__WHAT YOU NEED TO DO__: Search the records below for the word "linecap". Copy each line where it occurs.

__DATA FOR THE TASK__:
● ● ● ●

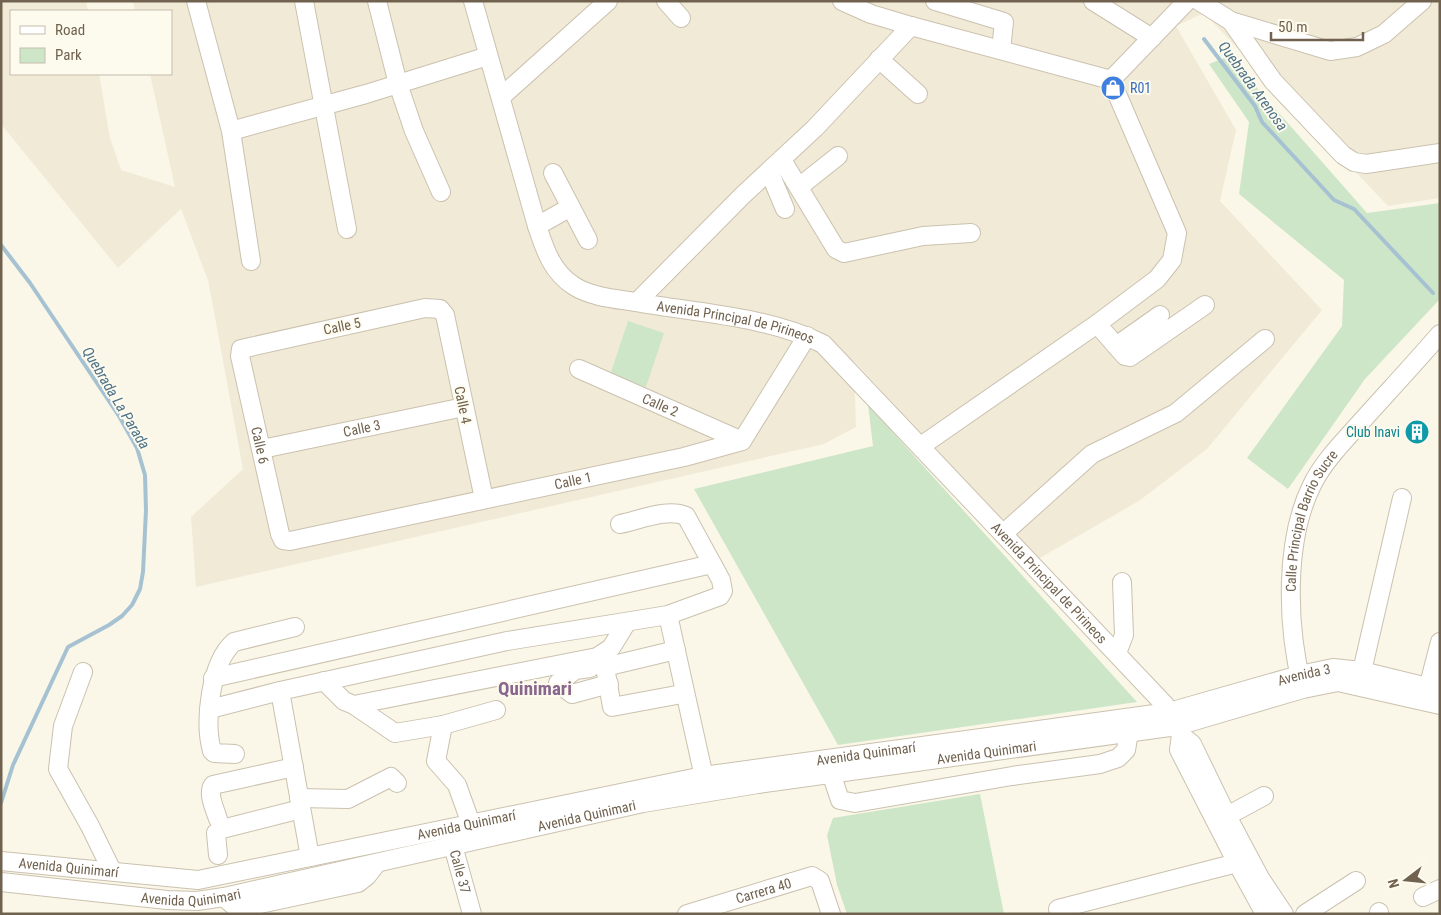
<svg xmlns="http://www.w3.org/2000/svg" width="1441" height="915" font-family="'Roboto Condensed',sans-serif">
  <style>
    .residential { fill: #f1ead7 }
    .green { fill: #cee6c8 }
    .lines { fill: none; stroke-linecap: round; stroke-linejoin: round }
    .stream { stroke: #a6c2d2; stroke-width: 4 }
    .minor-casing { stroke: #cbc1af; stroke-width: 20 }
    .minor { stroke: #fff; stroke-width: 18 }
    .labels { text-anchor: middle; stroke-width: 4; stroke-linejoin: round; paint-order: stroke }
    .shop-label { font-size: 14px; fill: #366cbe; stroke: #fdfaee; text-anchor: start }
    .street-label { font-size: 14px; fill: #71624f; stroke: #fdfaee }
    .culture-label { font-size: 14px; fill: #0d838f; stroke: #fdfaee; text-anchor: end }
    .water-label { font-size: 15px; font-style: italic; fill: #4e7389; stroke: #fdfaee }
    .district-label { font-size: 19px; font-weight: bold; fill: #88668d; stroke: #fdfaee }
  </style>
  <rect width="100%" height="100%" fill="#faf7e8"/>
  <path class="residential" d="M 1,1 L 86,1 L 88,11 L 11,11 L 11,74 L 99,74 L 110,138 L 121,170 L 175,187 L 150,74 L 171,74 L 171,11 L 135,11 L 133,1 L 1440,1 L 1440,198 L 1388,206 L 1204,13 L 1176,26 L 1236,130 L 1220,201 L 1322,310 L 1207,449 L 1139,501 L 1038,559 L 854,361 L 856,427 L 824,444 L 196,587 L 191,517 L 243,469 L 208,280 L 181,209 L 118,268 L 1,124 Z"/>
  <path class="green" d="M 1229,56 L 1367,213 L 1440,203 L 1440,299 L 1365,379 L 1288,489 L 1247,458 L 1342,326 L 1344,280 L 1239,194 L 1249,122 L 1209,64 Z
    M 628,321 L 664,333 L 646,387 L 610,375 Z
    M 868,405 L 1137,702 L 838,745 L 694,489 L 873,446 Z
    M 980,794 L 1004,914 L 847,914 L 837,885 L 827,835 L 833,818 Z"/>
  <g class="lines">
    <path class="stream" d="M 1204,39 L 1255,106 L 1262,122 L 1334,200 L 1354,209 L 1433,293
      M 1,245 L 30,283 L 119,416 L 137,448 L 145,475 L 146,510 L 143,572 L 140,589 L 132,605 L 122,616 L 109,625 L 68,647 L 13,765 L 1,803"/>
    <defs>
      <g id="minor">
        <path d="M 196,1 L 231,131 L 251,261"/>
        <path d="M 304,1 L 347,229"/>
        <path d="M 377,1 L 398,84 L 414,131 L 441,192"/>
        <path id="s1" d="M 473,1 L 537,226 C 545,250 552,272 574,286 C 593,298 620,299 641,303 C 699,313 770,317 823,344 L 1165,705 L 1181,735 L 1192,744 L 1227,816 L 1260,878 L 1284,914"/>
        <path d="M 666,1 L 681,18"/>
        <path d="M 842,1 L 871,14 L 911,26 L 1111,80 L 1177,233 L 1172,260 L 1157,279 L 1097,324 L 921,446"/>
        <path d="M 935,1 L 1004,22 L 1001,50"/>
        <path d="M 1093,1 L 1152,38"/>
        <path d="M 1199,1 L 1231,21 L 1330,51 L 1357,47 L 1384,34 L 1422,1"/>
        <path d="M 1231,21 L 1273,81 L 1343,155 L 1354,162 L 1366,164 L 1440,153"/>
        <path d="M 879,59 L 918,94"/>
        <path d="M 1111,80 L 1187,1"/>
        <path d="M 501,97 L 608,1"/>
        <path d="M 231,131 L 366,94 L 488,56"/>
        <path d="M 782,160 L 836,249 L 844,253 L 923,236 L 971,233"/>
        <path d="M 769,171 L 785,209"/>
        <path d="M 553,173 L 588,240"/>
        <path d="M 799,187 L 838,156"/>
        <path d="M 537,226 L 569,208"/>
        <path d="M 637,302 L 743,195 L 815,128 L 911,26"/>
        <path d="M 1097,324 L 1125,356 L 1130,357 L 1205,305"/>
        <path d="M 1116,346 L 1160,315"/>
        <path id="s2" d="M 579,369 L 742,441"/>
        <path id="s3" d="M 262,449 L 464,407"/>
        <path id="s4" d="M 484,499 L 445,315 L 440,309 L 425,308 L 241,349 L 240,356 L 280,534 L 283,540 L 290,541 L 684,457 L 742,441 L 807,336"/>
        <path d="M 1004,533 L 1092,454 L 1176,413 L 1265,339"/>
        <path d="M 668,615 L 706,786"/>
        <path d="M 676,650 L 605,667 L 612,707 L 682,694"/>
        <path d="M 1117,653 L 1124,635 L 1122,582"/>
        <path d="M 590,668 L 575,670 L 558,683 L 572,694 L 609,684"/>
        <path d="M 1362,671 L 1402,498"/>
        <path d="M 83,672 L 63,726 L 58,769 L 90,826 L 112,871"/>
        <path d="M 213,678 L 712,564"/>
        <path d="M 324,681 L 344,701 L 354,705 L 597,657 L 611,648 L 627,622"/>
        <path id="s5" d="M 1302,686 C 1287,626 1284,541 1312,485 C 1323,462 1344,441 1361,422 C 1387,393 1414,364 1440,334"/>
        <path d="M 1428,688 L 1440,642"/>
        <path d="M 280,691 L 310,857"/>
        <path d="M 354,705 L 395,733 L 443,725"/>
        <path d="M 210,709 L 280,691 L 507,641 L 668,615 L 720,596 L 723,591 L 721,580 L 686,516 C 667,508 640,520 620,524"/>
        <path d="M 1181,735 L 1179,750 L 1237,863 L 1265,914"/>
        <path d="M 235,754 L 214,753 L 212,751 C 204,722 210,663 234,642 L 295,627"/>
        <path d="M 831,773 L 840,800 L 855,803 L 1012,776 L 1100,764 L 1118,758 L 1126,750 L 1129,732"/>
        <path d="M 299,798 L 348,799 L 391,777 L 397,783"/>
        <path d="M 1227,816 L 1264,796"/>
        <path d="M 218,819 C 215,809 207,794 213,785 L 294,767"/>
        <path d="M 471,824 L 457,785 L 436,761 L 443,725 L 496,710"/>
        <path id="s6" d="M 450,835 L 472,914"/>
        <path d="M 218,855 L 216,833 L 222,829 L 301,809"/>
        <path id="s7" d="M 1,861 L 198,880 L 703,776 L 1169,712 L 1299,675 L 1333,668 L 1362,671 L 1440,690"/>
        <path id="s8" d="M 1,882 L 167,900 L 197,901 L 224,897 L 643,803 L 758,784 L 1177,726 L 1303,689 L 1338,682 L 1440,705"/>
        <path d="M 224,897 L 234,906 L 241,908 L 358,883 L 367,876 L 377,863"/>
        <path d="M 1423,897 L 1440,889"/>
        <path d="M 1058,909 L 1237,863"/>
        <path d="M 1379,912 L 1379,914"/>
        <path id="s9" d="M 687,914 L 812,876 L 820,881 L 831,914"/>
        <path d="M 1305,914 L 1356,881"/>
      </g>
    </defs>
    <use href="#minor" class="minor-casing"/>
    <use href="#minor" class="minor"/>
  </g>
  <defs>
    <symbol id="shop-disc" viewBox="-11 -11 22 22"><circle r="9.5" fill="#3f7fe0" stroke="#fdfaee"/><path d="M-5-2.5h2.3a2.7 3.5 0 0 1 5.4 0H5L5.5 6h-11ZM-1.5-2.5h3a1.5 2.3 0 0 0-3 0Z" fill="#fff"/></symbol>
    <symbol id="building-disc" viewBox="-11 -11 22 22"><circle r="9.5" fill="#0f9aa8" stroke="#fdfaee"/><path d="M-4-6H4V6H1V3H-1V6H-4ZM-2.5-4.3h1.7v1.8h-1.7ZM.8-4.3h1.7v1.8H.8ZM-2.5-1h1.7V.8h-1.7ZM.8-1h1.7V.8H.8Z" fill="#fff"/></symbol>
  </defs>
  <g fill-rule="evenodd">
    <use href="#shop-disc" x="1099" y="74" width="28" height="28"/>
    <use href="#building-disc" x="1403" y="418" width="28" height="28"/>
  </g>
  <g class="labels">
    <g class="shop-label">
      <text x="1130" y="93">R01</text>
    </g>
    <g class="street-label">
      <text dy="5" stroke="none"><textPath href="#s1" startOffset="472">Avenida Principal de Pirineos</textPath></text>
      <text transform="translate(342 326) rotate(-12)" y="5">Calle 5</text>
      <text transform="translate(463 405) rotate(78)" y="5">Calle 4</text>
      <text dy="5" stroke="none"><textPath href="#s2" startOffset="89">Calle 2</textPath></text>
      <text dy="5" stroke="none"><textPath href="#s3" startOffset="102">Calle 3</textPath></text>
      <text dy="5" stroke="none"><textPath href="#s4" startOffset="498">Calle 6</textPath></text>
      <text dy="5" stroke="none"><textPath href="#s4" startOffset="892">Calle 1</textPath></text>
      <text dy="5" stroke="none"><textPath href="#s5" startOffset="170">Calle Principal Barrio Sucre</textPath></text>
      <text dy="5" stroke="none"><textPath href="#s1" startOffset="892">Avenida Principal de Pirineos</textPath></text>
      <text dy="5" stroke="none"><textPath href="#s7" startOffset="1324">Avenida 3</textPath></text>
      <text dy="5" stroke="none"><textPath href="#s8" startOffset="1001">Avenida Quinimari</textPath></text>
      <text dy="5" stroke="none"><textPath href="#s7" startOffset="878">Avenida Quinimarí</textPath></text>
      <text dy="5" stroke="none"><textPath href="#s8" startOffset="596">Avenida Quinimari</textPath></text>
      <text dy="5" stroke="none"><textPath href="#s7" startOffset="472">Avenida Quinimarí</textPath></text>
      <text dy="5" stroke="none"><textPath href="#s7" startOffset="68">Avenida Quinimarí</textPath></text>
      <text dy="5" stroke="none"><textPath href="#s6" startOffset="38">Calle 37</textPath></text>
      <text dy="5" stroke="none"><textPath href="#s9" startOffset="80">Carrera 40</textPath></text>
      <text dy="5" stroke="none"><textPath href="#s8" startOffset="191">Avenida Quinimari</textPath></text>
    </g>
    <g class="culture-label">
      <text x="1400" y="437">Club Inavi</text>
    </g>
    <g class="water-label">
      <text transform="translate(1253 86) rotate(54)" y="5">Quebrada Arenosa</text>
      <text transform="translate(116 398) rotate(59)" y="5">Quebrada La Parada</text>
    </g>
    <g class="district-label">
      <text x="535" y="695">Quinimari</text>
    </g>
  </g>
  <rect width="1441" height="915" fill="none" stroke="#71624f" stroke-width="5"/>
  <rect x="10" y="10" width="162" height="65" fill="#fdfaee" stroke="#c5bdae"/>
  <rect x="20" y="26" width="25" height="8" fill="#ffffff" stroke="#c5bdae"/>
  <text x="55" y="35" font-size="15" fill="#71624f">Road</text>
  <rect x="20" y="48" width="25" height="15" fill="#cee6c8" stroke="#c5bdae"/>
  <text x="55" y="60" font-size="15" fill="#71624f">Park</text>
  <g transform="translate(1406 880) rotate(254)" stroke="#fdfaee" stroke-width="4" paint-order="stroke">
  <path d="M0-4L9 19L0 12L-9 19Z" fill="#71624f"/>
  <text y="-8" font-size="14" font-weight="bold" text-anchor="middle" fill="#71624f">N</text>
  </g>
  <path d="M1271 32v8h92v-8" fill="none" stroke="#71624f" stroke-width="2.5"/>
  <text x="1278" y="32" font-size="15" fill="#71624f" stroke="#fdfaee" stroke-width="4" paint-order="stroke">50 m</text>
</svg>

● ● ● ●

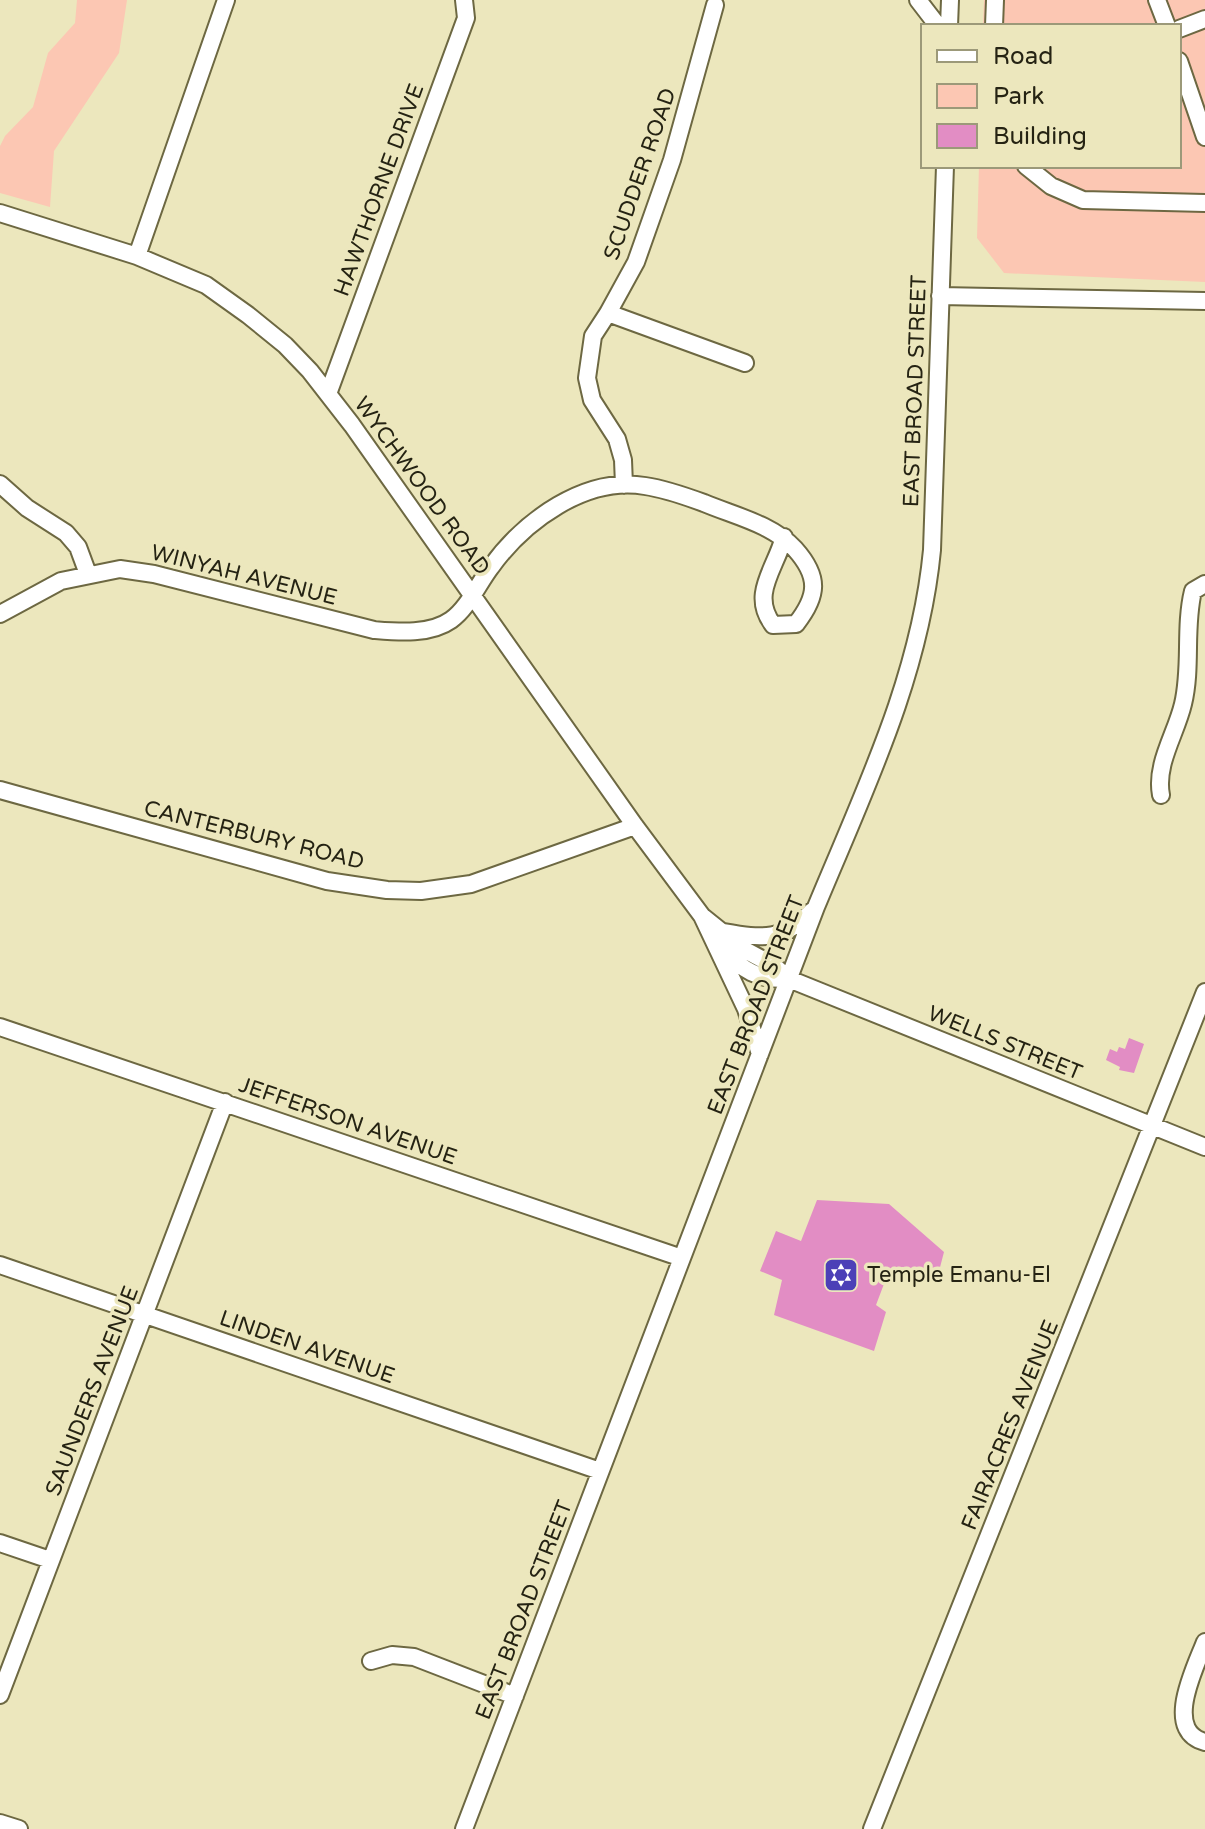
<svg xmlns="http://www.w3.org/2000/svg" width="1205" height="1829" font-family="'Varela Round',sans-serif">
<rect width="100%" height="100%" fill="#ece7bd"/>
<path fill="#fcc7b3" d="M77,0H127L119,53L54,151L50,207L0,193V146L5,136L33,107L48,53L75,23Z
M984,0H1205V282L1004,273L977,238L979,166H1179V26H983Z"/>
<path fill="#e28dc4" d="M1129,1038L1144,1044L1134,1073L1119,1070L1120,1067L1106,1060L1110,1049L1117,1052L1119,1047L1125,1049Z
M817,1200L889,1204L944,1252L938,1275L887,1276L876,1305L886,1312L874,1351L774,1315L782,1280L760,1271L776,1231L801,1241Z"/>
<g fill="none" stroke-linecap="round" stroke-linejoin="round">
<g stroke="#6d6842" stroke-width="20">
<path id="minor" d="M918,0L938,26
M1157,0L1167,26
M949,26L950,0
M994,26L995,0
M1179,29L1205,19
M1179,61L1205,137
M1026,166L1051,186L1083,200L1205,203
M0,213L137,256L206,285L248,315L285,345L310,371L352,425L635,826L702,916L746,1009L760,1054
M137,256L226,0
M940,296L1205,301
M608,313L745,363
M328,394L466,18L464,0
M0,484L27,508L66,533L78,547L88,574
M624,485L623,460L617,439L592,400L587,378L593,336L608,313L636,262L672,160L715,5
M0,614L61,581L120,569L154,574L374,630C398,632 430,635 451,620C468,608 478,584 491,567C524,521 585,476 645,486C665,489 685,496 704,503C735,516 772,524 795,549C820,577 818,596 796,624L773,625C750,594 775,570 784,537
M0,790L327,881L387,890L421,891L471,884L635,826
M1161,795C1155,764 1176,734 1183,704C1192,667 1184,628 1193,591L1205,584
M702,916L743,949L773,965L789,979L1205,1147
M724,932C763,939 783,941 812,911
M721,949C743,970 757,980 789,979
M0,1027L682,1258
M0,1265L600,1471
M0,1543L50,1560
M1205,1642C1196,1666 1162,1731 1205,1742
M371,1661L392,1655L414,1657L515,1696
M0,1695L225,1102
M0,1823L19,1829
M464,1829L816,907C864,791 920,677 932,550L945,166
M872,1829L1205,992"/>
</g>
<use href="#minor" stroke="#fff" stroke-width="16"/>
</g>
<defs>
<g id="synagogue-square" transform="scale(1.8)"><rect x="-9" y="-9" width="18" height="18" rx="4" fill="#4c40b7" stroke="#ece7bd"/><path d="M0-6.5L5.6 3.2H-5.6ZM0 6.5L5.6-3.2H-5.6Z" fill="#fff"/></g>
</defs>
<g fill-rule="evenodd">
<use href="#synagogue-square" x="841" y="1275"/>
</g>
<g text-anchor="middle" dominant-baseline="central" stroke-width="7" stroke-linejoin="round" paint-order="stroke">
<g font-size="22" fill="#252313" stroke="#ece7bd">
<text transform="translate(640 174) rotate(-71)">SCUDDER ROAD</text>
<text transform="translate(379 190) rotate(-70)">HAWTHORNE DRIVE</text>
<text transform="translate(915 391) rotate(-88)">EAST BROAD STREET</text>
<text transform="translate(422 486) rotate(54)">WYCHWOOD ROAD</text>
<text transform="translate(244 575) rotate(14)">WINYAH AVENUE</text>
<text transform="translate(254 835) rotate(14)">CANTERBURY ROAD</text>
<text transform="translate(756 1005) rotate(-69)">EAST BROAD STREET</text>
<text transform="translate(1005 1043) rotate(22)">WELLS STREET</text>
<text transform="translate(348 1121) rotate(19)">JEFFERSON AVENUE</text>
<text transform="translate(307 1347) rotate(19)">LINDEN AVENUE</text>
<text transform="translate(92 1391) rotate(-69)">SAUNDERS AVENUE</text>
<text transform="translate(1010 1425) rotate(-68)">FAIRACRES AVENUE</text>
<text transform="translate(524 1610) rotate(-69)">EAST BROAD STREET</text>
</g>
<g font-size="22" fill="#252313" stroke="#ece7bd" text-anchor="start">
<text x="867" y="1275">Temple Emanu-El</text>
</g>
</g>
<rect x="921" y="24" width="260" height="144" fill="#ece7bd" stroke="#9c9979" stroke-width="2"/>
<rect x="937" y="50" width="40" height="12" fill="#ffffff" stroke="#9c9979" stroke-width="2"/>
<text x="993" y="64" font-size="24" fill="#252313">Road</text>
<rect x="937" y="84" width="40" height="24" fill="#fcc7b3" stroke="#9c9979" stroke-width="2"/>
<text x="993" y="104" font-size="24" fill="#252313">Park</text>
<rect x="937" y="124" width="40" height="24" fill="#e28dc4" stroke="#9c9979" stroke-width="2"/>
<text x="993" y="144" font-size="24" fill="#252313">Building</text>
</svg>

● ● ● ●

__EXERCISE SOLUTION__:
    .lines { fill: none; stroke-linecap: round; stroke-linejoin: round }
<g fill="none" stroke-linecap="round" stroke-linejoin="round">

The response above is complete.